[TASK PROMPT] Using the data that follows, say how many lines contain the word "subject", giving the number by itself.

***** MATERIAL PROVIDED

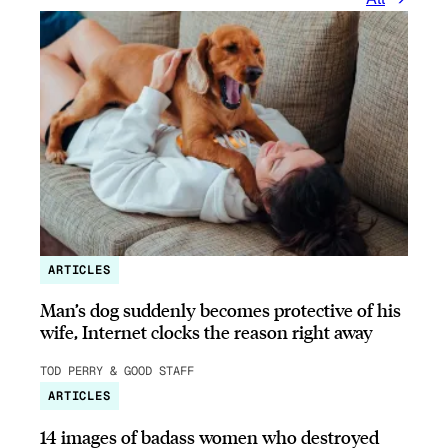
ARTICLES
Man’s dog suddenly becomes protective of his
wife, Internet clocks the reason right away
TOD PERRY & GOOD STAFF
ARTICLES
14 images of badass women who destroyed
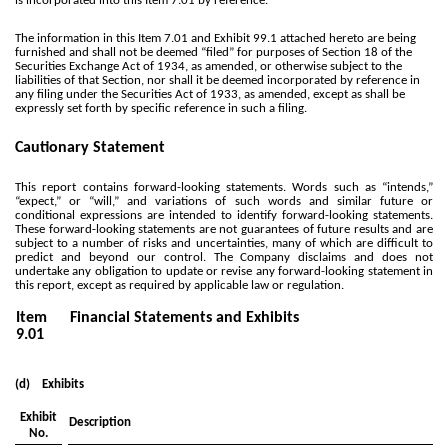
is incorporated into this Item 7.01 by reference.
The information in this Item 7.01 and Exhibit 99.1 attached hereto are being
furnished and shall not be deemed “filed” for purposes of Section 18 of the
Securities Exchange Act of 1934, as amended, or otherwise subject to the
liabilities of that Section, nor shall it be deemed incorporated by reference in
any filing under the Securities Act of 1933, as amended, except as shall be
expressly set forth by specific reference in such a filing.
Cautionary Statement
This report contains forward-looking statements. Words such as “intends,”
“expect,” or “will,” and variations of such words and similar future or
conditional expressions are intended to identify forward-looking statements.
These forward-looking statements are not guarantees of future results and are
subject to a number of risks and uncertainties, many of which are difficult to
predict and beyond our control. The Company disclaims and does not
undertake any obligation to update or revise any forward-looking statement in
this report, except as required by applicable law or regulation.
Item
Financial Statements and Exhibits
9.01
(d) Exhibits
Exhibit
Description
No.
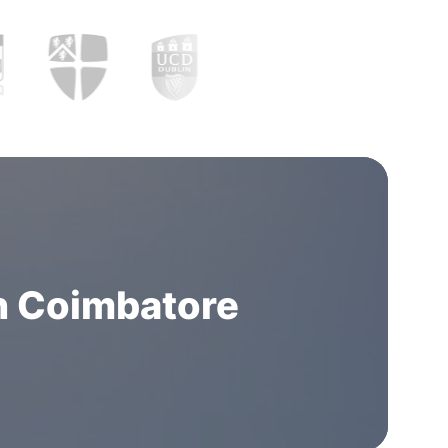
n Coimbatore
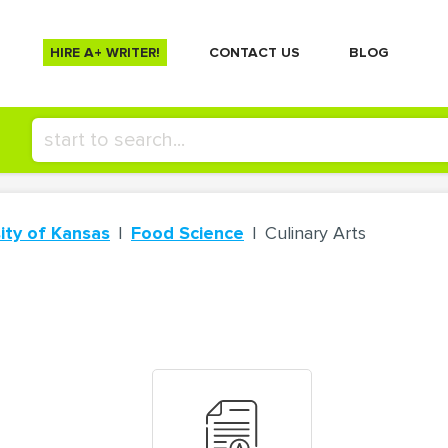
HIRE A+ WRITER!
СONTACT US
BLOG
ity of Kansas
Food Science
Culinary Arts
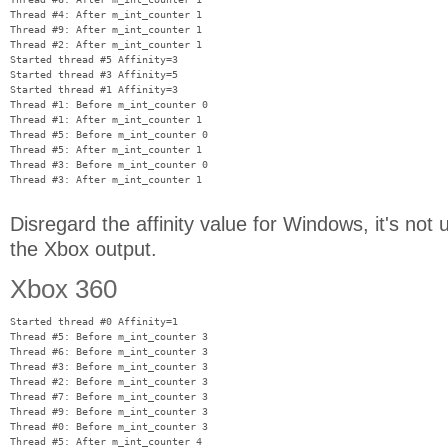
Thread #4: After m_int_counter 1

Thread #9: After m_int_counter 1

Thread #2: After m_int_counter 1

Started thread #5 Affinity=3

Started thread #3 Affinity=5

Started thread #1 Affinity=3

Thread #1: Before m_int_counter 0

Thread #1: After m_int_counter 1

Thread #5: Before m_int_counter 0

Thread #5: After m_int_counter 1

Thread #3: Before m_int_counter 0

Disregard the affinity value for Windows, it's not
the Xbox output.
Xbox 360
Started thread #0 Affinity=1

Thread #5: Before m_int_counter 3

Thread #6: Before m_int_counter 3

Thread #3: Before m_int_counter 3

Thread #2: Before m_int_counter 3

Thread #7: Before m_int_counter 3

Thread #9: Before m_int_counter 3

Thread #0: Before m_int_counter 3

Thread #5: After m_int_counter 4
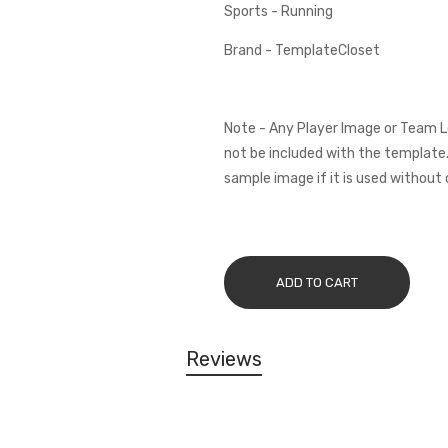
Sports - Running
Brand - TemplateCloset
Note - Any Player Image or Team L
not be included with the template.
sample image if it is used without 
ADD TO CART
Reviews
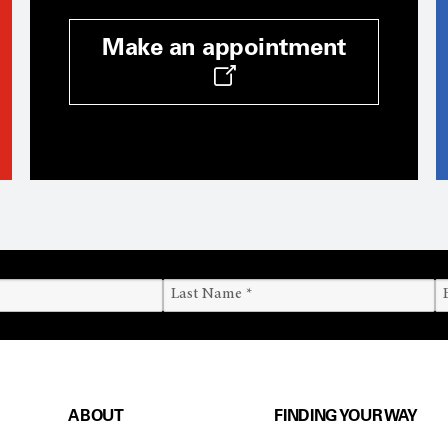
Make an appointment
ABOUT
FINDING YOUR WAY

**********

[RESULT OF THIS TASK] 2